» **What this task involves**:
Please copy every line with the string "クチコミ" from the entries below.

» **Data excerpts**:
——

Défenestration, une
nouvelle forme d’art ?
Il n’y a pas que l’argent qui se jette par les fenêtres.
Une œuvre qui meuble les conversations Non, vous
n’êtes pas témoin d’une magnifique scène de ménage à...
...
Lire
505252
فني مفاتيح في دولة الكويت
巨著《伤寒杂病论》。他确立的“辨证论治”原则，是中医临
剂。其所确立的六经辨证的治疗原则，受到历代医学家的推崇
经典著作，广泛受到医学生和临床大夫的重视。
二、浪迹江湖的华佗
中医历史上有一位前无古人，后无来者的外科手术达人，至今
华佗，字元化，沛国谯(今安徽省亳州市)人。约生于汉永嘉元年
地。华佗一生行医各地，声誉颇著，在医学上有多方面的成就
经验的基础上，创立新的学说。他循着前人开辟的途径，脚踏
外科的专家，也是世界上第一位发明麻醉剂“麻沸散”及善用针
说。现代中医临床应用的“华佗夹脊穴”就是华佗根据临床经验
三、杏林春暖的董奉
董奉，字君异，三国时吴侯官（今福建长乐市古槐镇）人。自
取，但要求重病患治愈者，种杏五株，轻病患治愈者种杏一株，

——

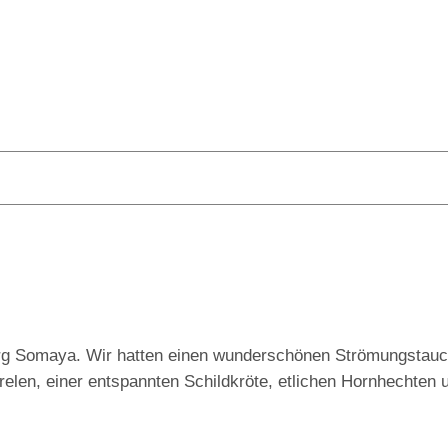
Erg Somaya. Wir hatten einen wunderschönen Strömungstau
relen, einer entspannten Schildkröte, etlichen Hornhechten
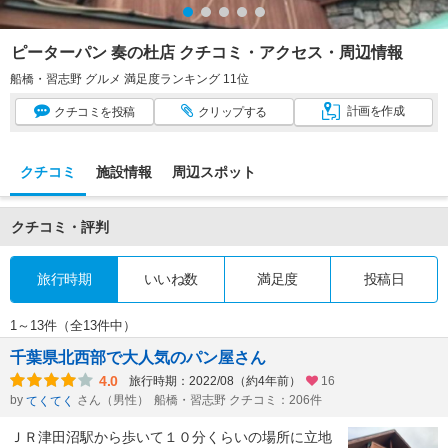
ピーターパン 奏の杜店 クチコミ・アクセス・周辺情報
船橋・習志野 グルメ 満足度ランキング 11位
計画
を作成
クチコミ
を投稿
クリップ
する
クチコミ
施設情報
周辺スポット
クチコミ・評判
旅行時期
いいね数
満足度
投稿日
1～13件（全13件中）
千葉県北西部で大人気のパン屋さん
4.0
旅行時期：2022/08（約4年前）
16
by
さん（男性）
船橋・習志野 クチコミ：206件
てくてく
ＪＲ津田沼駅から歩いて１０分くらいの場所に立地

——

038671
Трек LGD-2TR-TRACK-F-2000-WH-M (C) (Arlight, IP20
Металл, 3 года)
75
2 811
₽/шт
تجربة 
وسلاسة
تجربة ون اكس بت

——

» **Task solution**:
ピーターパン 奏の杜店 クチコミ・アクセス・周辺情報
クチコミ
クチコミ
クチコミ・評判
船橋・習志野 クチコミ：206件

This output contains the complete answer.